Well, I know I've seen a few of you guys on here using this RO filter, so I pose this question, do you have to change out your pre and post filters more often than the owners manual says you'll need due to the large amounts of water we use when MJ gardening? My city water is pretty hard, with a PH of about 8.4, so I know the filters have some work to do. I think I've had em goin for about 2 months, but now its takin about a day to filter a gallon and a half of water. So anyone else out there have any experience with the longevity of these filters when used at a high volume rate???


----------



## King Bud (Mar 18, 2009)

> its takin about a day to filter a gallon and a half of water


You must have that thing running 24/7 :huh:

I think you need a bigger filter.

When I bought mine, I was told that the ppm would rise when I needed to replace the filters. Though, thinking about it now, I can imagine the flow rate slowing down first.

Also, my filter was rated for "X months", and it was also rated for "X gallons". Maybe you could check with the manufacturer to see if your 2months exceeded it's lifespan.

:confused2:

Goodluck


----------



## King Bud (Mar 18, 2009)

A quick google  : hxxp://www.allaboutrowater.com/app/ccategory/RO_Comparison_Chart

Wher25 is supposed to filter *22 gallons* per day. Something is definitely wrong. 

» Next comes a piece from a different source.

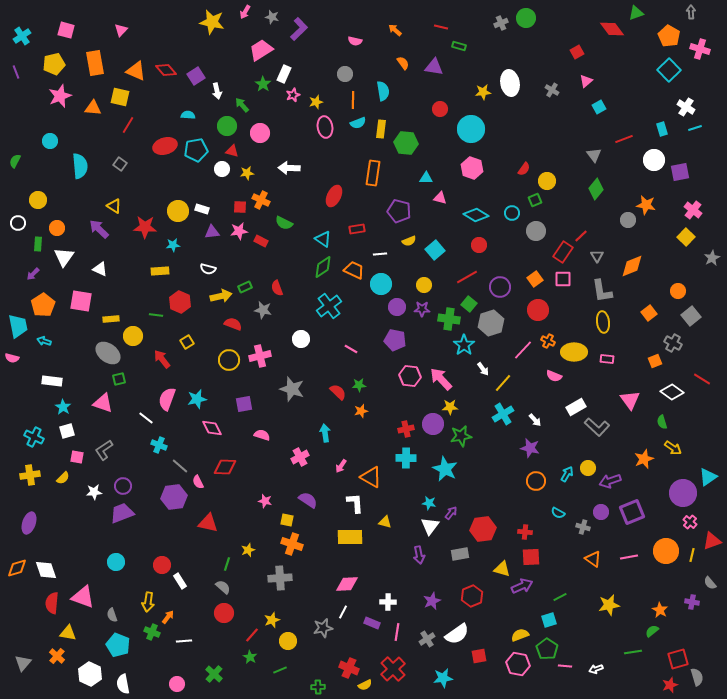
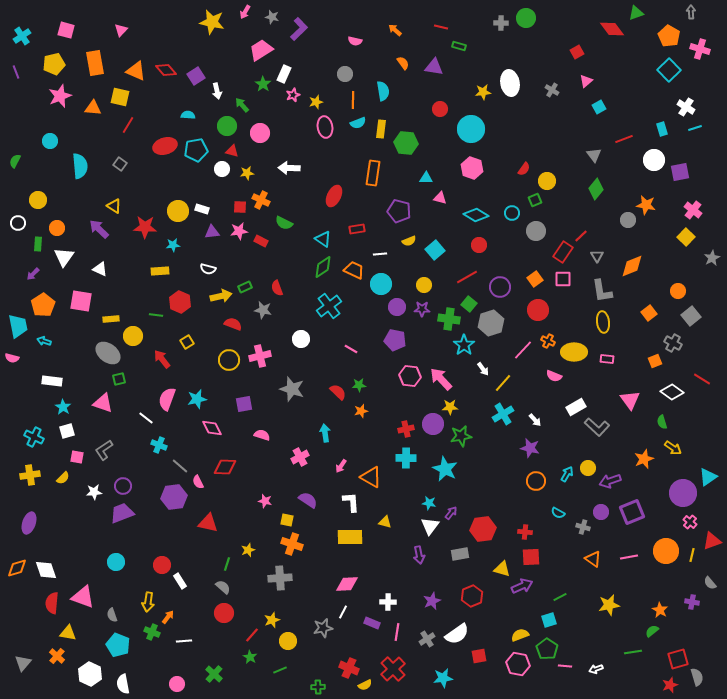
gray cross at (501, 23): rotated 24 degrees clockwise
white L-shape at (355, 503): moved 4 px left, 1 px up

I'd check the incoming water line for sediment. Otherwise, I think you're right about the filter change.


----------



## blancolighter (Mar 18, 2009)

Alright, thanks man, I was hoping someone would say something that would stop me from having to get my plumbing toolbox out, alas, seems I'm in for a project tonite :doh:


----------



## blancolighter (Mar 18, 2009)

Well water pressure is fine, no clogs in the filters flow control, storage bag pressure is fine, and I'm outta things to check, so I'm off to buy replacement filters and see if that fixes the problem. If they do, shoot, I'm glad I'm filtering this water cause apparently is clear mud...

Oh, and I was only taking like 3-4 gallons a day at the most from this thing, so I dunno whats up... Thanks for all the help so far King Bud, if ya got any more ideas, I'm all ears...


----------



## King Bud (Mar 18, 2009)

> Oh, and I was only taking like 3-4 gallons a day at the most from this thing, so I dunno whats up... Thanks for all the help so far King Bud, if ya got any more ideas, I'm all ears...

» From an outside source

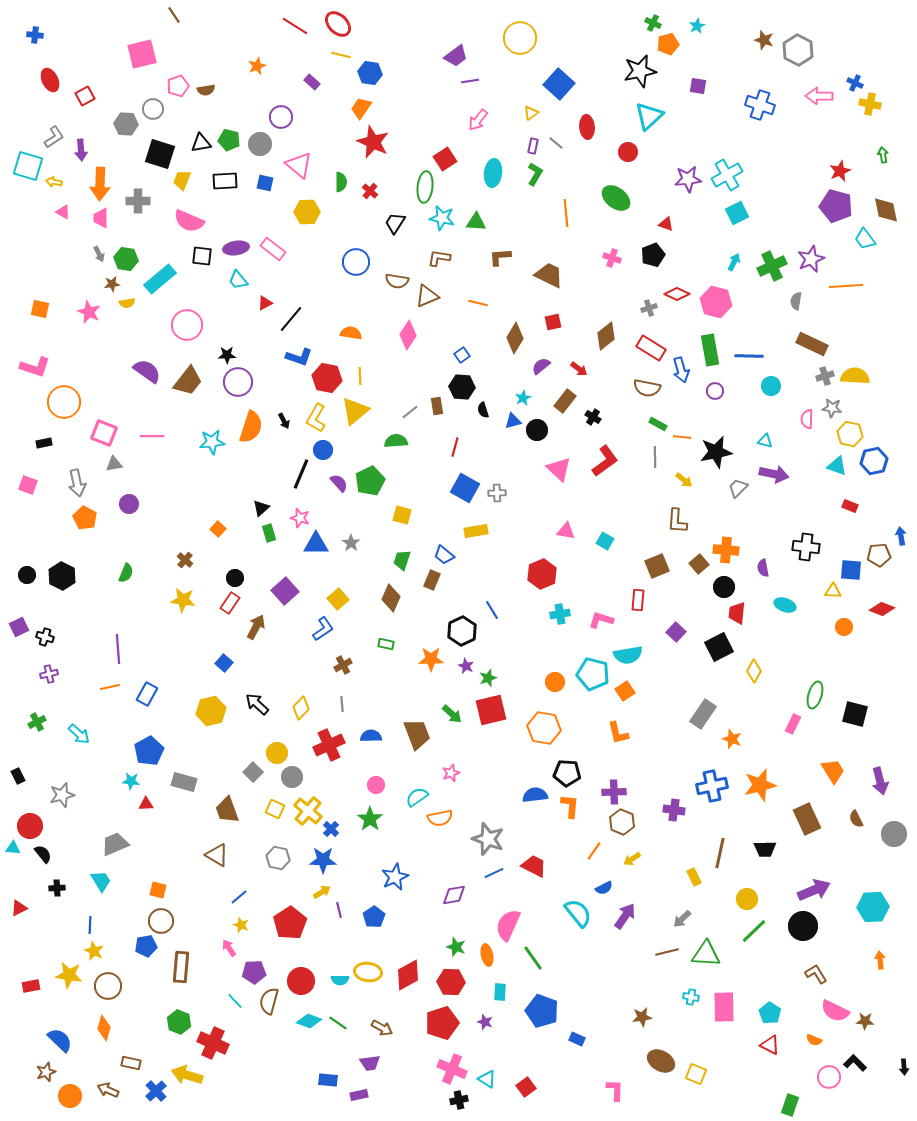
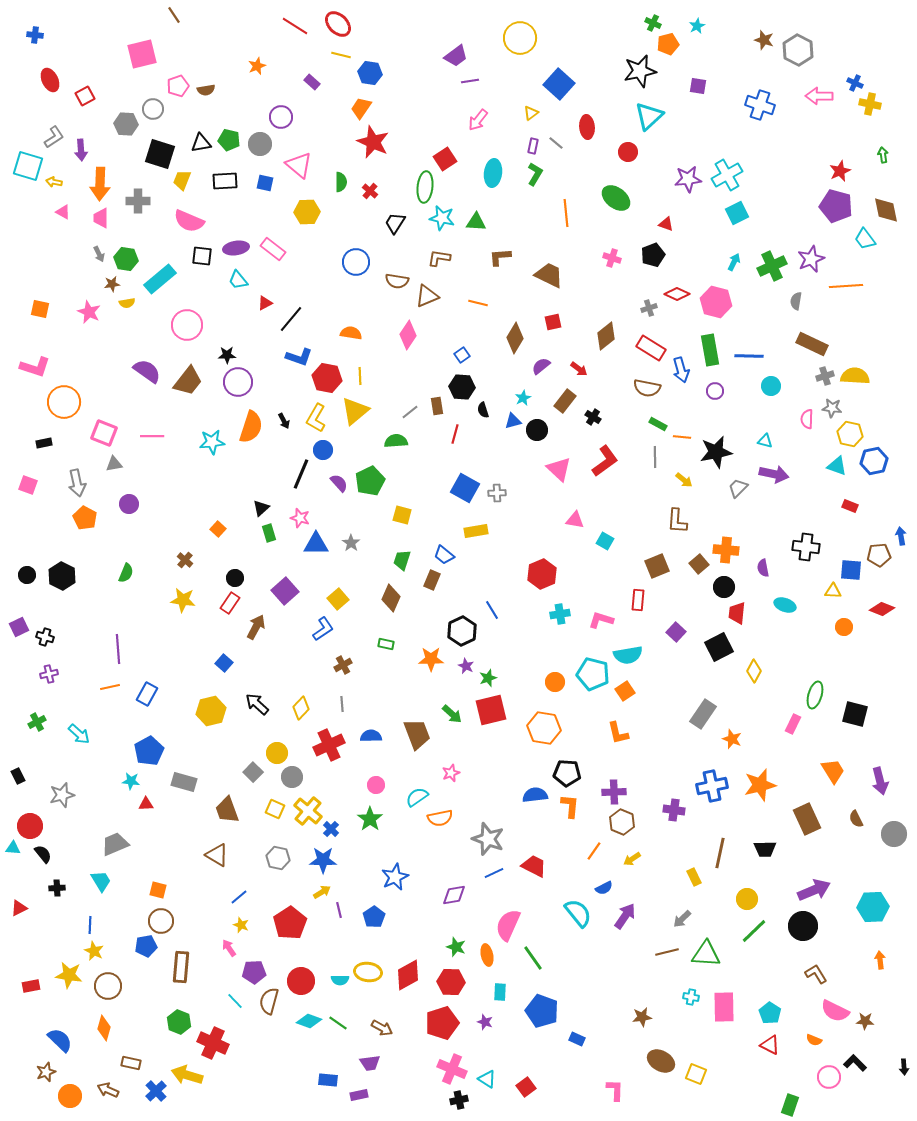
red line at (455, 447): moved 13 px up
pink triangle at (566, 531): moved 9 px right, 11 px up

The only other thing I can think of, is to replace the filters in series (maybe it's _just _the pre-filter that needs replacing).

Always my pleasure


----------



## blancolighter (Mar 18, 2009)

It was the filters, dang our city water must be all kinds of nasty here...

Alls good though, thanks man.


----------



## BuddyLuv (Mar 18, 2009)

Yeah I change the prefilter , then prefilter and block filters on the next change. The prefilters are what get clogged so fast. The membrane filter should be good for about two years. I say a prefilter last me about 3 months compared to the 6 months it states.


----------